The Mudcat Café TM
Thread #49800   Message #3019197
Posted By: Monique
30-Oct-10 - 07:52 AM
Thread Name: BS: U.S. - U.K. Weights & Measures
Subject: RE: BS: U.S. - U.K. Weights & Measures
I think it's less about people working in their hands than what we grew up with and how we learned to "measure the world". Everybody knows how long/wide/heavy etc things are in his/her own system and finds convenient ways to measure anything -when I spread my hand I know it's more or less 20cm from the tip of my thumb to the tip of my middle finger and I can measure anything by hand; also, we know X is more or less 6 feet (1.80m) tall because he's about as tall as Y who we know he is and not because we actually measured him. We also have mental images of what our measurement units are. To illustrate it's not about metric but about what we compare things to, how we comprehend measurements in the first place and how we experience them in real life, francs went in metric and euros do too and I can't help converting euros in francs if I want to know how much things are actually worth.

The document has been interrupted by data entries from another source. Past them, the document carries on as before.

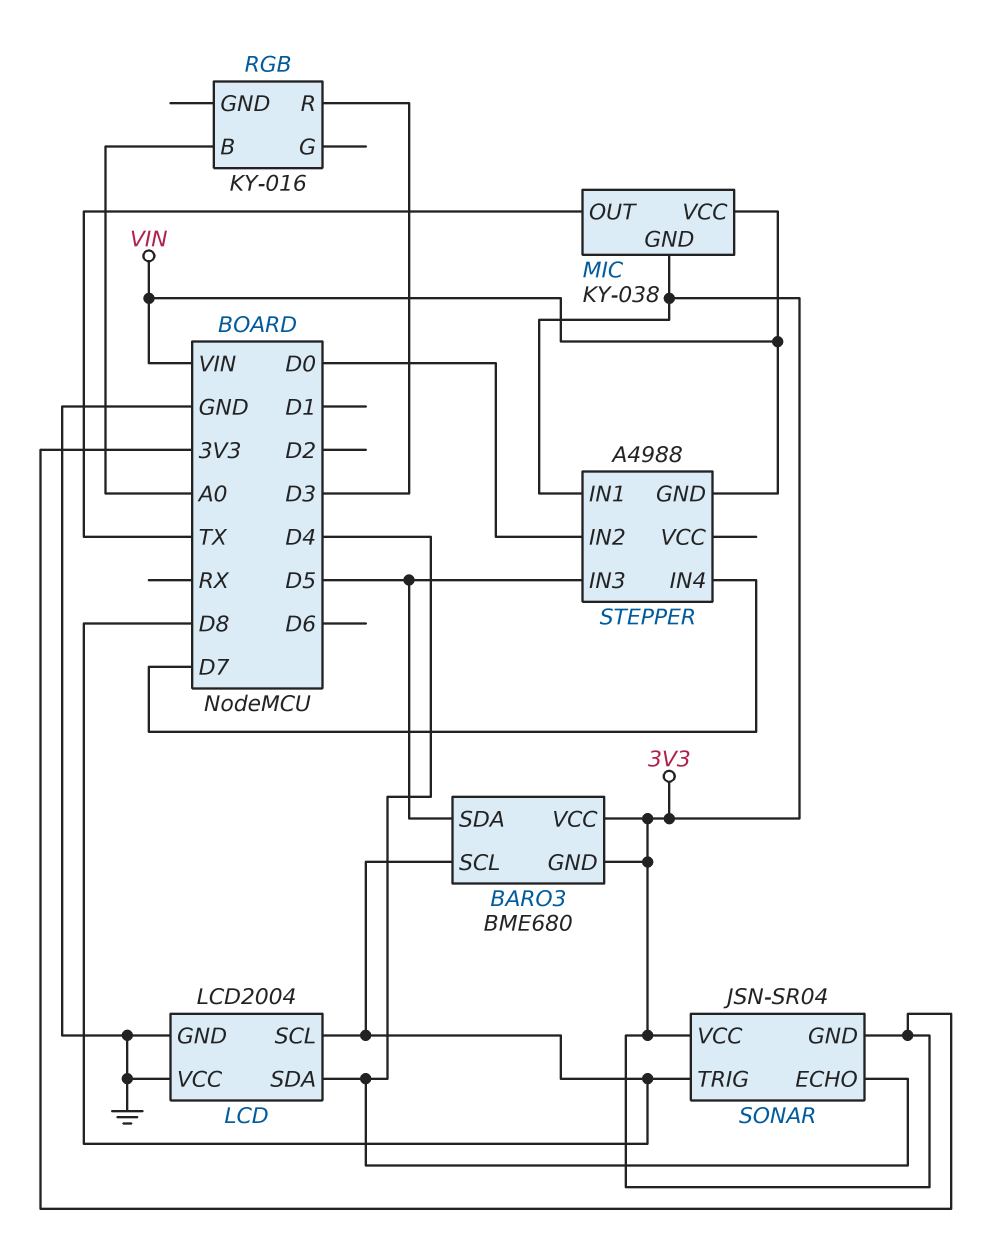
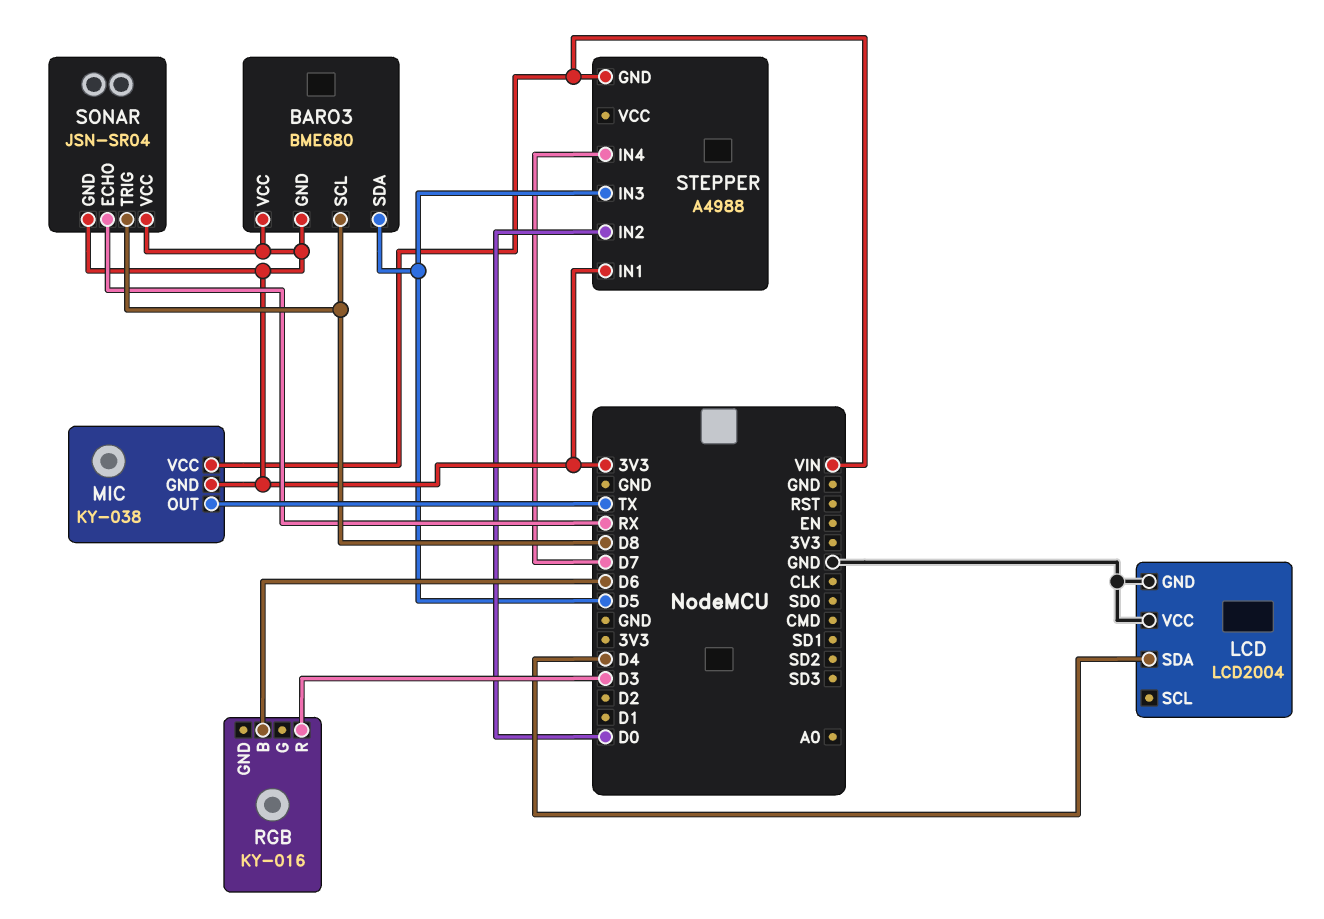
LCD pin SCL: D8 -> none
RGB pin B: A0 -> D6
SONAR pin ECHO: D4 -> RX

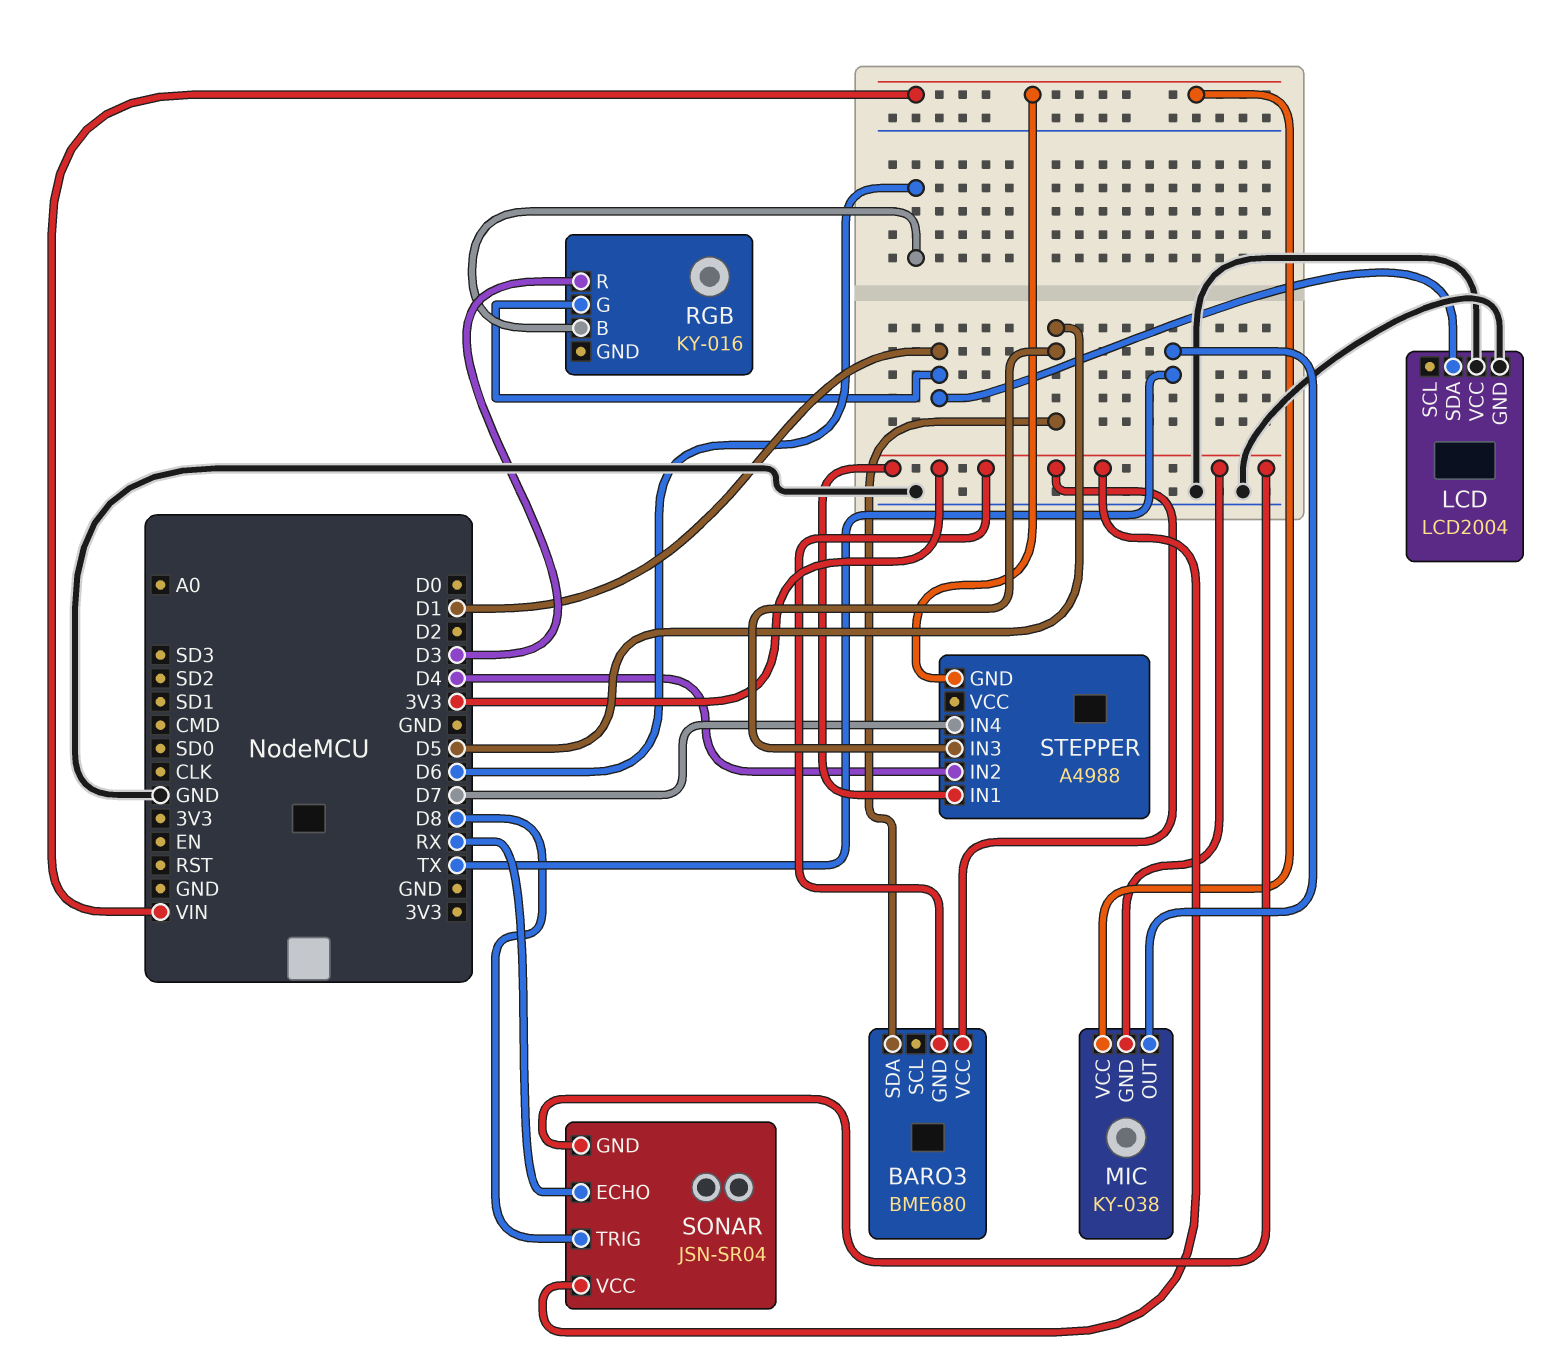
BARO3 pin SCL: D8 -> none
LCD pin SDA: D4 -> D1
RGB pin G: none -> D1
STEPPER pin IN2: D0 -> D4

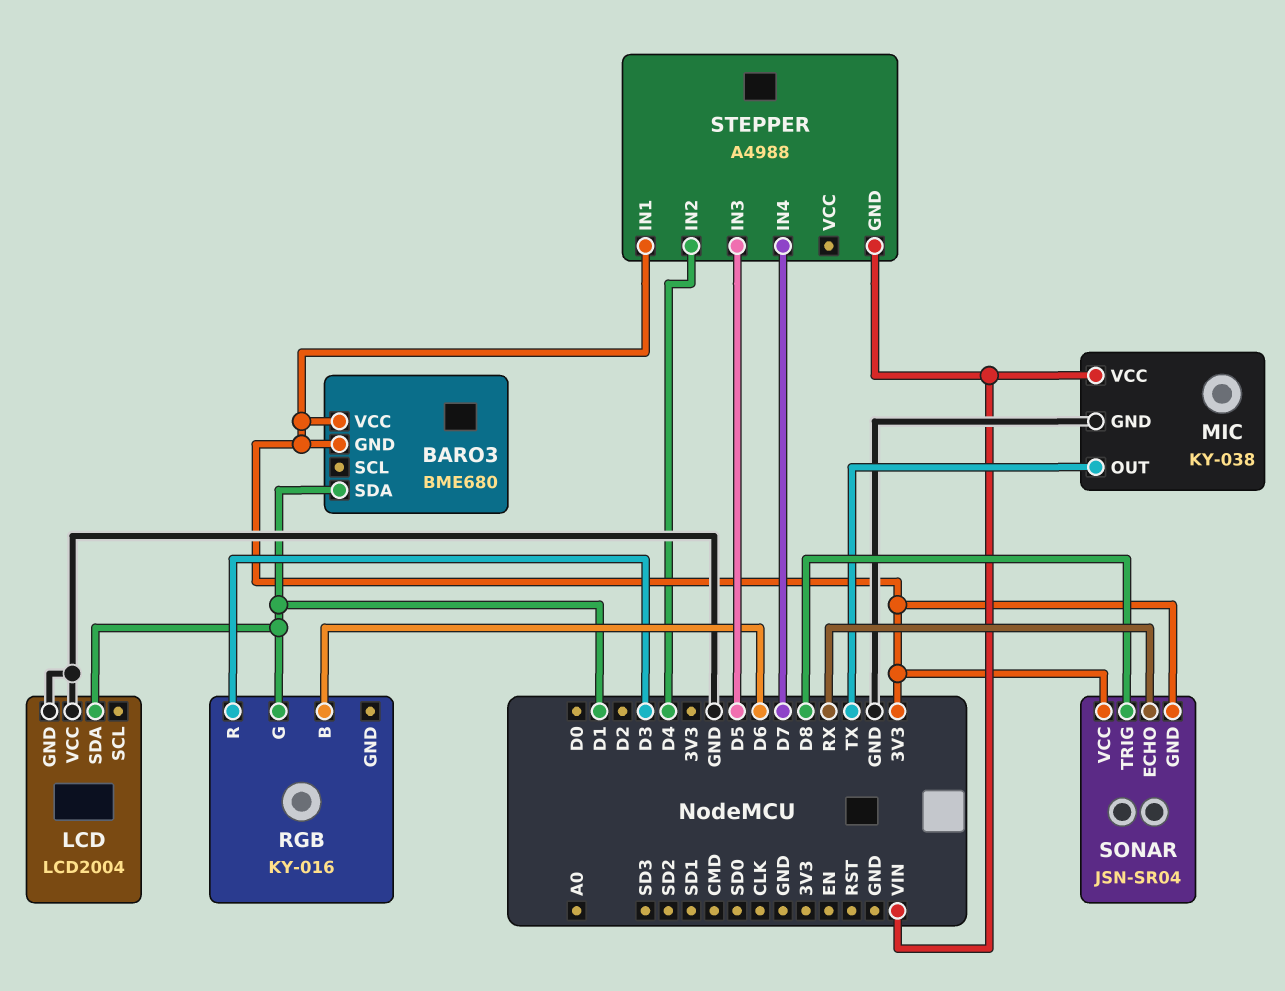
BARO3 pin SDA: D5 -> D1
MIC pin GND: 3V3 -> GND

For big amounts, I need to add two zero's to get the amount in cents so I know a house is worth so many millions cts and then I feel how much it is. Besides, we all share years, days, hours etc (not easy stuff to calculate quickly either!). Don't we all feel younger than what we actually are? Wouldn't it be because we buit our own inner scale of what a life time is and what people look like at 20, 30, 40 etc we were young and so older people looked much older, and now we don't feel we are like those "old" people we kept in mind? Metric is muuuuuuuuuuch easier to deal with because it's in base 10 and it's all about adding or removing 0's at the end of a figure or adding, removing or moving a point or a comma depending on your standard.